Long-term lessons: Perspectives on three years of mushroom monitoring in the Santa Cruz Mountains with Christian Schwarz

As mushroom hunters, we enjoy traveling far and wide, bouncing from place to place and following the rains to stay with the season. But what happens when we focus on revisiting the same small areas whether there has been rain or not? And what if we take it a step further, and rather than just harvesting chanterelles or photographing the flashiest species, we take the time to pay attention to everything, counting individual fruitbodies and keeping track of changes from year to to year?

Christian Schwarz has been undertaking just such an effort for the past three years, supported by a grant from the Save the Redwoods League, and this year, some of his survey transects were burned in the CZU Lightning Complex fires. Join the Kenneth S. Norris Center for Natural History, the San Lorenzo Valley Museum, and the Santa Cruz Museum of Natural History to hear what discoveries, lessons, and patterns have emerged from this ambitious project.

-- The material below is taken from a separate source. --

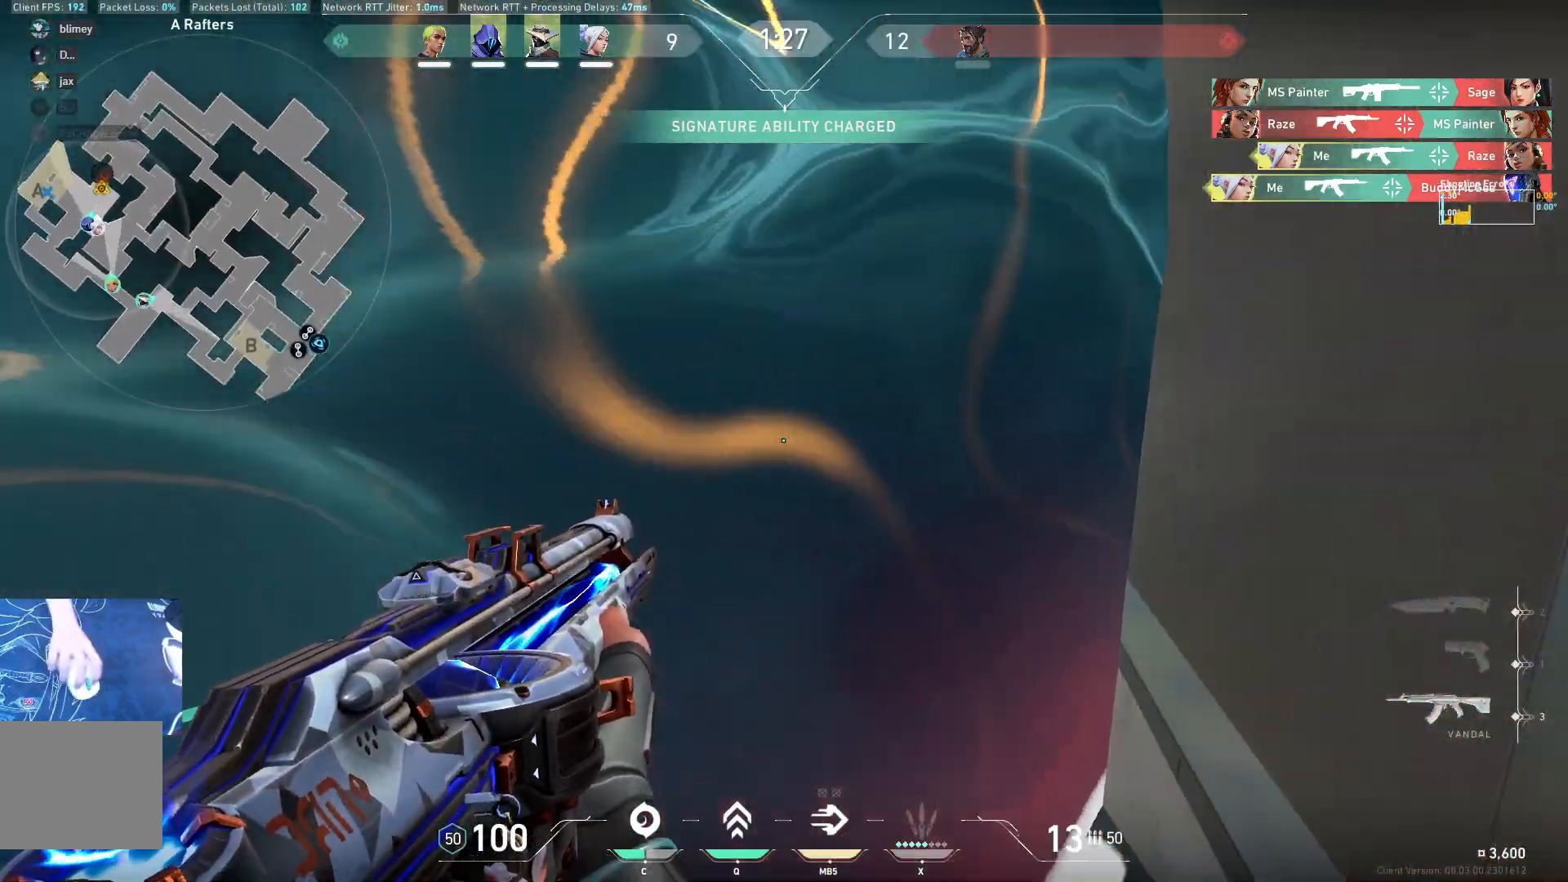
{"keys": ["a"]}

Watch past presentations from Christian:
Data is Not the Destination
Macabre Mushrooms: Ghouls of the Woods

Other resources:

About the speaker

Christian Schwarz is a naturalist currently living in Santa Cruz, the land of milk (caps) and honey (mushrooms). He studied Ecology and Evolution at UCSC, and now spends his time photographing, teaching about, collecting, and researching macrofungi. He is coauthor of Mushrooms of the Redwood Coast. Fungi satisfy his curiosity with their seemingly endless forms – from the grotesque to the bizarre to the sublimely beautiful. Besides dabbling in mushroom taxonomy, he loves fish, plants, nudibranchs, moths, and dragonflies. He is passionate about citizen science, especially iNaturalist.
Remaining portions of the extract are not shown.